Triple-negative breast cancers may differ based on BRCA1/2 status
SAN ANTONIO — Multiplatform tumor profiling indicated the molecular makeup of triple-negative breast cancers may differ between patients who are BRCA1/2 negative and positive, according to study results presented at the San Antonio Breast Cancer Symposium.
“Triple-negative breast cancer is negative for the three receptors: ER, PR and HER-2. So, there is no targeted therapy for this disease yet, and that’s why it remains a challenge,” Elias Obeid, MD, MPH, assistant professor in the departments of clinical genetics and medical oncology at Fox Chase Cancer Center, told HemOnc Today. “We understand that there are differences within triple-negative breast cancers, and it is not just one disease. Ideally, we are trying to improve our understanding of the disease and trying to find different targets that we can identify with molecular profiling to improve outcomes.”
Obeid and colleagues conducted multiplatform profiling (Molecular Intelligence, Caris Life Sciences) — which included next generation gene sequencing, protein expression by immunohistochemistry, and gene amplification by fluorescence or chromogenic in situ hybridization — on primary and metastatic specimens from 386 patients with triple-negative breast cancer. Researchers sought to identify differences in BRCA1/2 mutated and non-mutated profiles to inform targeted treatment options.
Overall, 63 patients (16.3%) harbored BRCA1/2 mutations, whereas 83.7% did not.
Proteins with the greatest expression in BRCA1/2 mutated and non-mutated specimens included TOPO1 (63.5% and 63.4%), EGFR (65.2% and 67.4%) and PD-1 (65.1% and 61.9%).
A greater proportion of BRCA1/2 non-mutated specimens harbored immunohistochemistry differences in androgen receptor expression (22% vs. 11.1%) and PTEN (59.6% vs. 47.6%), but this trend did not reach statistical significance.
“There is now an interest in the androgen receptor, and our results in the triple-negative cases demonstrated a trend for a difference between androgen receptor expression in the BRCA-mutated vs. non-mutated tumors,” Obeid said. “This is just preliminary data — it doesn’t tell us anything about the treatment yet — but in the future, that could be considered.”

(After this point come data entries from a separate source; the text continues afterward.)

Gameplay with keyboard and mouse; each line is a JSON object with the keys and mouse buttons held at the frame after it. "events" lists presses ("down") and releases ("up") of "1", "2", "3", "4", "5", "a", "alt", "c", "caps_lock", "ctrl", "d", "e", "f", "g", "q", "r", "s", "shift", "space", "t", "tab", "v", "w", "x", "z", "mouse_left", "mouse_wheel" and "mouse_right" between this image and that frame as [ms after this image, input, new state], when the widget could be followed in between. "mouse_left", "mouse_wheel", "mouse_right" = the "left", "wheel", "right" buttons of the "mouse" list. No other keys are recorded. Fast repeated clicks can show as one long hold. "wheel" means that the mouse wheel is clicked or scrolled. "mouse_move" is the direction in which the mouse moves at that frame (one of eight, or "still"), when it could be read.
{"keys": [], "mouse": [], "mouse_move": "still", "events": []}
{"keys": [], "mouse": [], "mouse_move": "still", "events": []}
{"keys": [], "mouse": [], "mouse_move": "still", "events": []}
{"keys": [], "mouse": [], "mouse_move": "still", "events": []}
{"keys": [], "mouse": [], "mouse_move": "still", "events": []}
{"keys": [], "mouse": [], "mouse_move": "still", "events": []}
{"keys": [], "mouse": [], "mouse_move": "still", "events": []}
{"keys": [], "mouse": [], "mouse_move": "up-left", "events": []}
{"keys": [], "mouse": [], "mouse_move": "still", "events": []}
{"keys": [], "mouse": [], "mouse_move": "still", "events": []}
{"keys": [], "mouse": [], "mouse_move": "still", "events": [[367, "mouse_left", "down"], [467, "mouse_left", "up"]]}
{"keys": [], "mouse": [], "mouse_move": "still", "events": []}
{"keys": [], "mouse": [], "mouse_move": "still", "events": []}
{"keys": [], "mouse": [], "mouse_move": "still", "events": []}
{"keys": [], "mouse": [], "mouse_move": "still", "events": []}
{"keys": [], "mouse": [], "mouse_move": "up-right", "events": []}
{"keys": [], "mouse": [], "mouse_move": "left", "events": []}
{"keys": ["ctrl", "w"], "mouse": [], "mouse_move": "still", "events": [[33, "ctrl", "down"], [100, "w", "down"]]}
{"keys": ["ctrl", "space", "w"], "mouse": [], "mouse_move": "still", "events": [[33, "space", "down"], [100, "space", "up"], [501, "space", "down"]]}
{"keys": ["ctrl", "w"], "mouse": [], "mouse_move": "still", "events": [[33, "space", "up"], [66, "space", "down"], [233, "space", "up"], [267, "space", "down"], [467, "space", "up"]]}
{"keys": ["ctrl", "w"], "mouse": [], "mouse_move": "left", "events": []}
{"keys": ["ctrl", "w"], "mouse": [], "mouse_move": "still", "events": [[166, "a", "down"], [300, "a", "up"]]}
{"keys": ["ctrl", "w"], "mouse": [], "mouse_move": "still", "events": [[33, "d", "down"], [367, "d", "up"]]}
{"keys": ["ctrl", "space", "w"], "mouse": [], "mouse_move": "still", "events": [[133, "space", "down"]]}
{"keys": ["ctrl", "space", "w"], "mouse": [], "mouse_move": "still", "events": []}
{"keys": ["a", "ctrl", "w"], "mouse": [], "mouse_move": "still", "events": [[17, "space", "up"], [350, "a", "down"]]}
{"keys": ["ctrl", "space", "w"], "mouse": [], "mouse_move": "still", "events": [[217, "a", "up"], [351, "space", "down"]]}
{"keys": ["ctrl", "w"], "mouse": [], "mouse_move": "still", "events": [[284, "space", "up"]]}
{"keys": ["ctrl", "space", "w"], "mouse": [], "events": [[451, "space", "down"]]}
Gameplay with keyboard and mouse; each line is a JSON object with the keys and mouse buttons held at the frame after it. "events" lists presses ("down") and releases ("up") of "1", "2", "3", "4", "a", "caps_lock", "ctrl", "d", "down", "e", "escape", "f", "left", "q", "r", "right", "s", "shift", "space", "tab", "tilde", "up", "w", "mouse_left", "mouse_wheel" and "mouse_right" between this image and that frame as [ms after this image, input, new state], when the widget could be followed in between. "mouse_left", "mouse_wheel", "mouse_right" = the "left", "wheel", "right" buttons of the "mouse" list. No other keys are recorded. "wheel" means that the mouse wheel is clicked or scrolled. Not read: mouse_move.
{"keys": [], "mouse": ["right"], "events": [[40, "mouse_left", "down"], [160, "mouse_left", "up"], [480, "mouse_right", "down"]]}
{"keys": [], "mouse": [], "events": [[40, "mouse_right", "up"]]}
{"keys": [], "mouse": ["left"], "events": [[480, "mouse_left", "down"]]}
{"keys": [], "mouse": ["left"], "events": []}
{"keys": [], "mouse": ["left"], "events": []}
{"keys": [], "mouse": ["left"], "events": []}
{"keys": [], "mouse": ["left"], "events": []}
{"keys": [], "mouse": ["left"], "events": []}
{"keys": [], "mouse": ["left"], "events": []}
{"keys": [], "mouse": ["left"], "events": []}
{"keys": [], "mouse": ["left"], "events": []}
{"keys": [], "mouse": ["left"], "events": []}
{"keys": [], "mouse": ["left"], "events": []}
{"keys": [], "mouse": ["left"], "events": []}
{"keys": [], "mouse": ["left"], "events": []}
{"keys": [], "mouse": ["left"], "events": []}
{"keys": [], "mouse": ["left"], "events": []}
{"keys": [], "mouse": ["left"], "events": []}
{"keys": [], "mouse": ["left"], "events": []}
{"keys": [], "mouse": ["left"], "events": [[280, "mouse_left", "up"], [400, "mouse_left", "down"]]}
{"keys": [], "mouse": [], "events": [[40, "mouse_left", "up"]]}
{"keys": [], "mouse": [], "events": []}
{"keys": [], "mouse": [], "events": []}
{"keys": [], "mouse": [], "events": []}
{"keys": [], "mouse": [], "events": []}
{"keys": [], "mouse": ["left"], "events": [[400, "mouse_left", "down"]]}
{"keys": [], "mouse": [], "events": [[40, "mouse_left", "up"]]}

Based on data from next generation sequencing, TP53 occurred at the highest frequency among gene mutations in BRCA1/2-mutated and non-mutated specimens (80.6% vs. 73.1%).
APC occurred in a greater proportion of BRCA1/2-mutated tumors (6.3% vs. 1.9%), whereas PIK3CA occurred in significantly more BRCA1/2 non-mutated tumors (25.8% vs. 11.1%; P = .0137).
“There were more likely to be mutations in the PI3-kinase pathway in the BRCA1/2 non-mutated tumors, and this could lend to the possibility of exploring mTOR inhibitors or other targets in this pathway,” Obeid said.
“Like some other exploratory analyses, this uncovers more questions that we need to ask, but it also will help us design the next generation of clinical trials so we can understand more who is going to respond to treatment as opposed to just giving treatments to patients without understand the basics of it,” he added. – by Alexandra Todak
Arguello D, et al. Abstract P3-07-30. Presented at: San Antonio Breast Cancer Symposium; Dec. 8-12, 2015; San Antonio.Disclosure: Obeid reports no relevant financial disclosures. Other researchers report employment with Caris Life Sciences.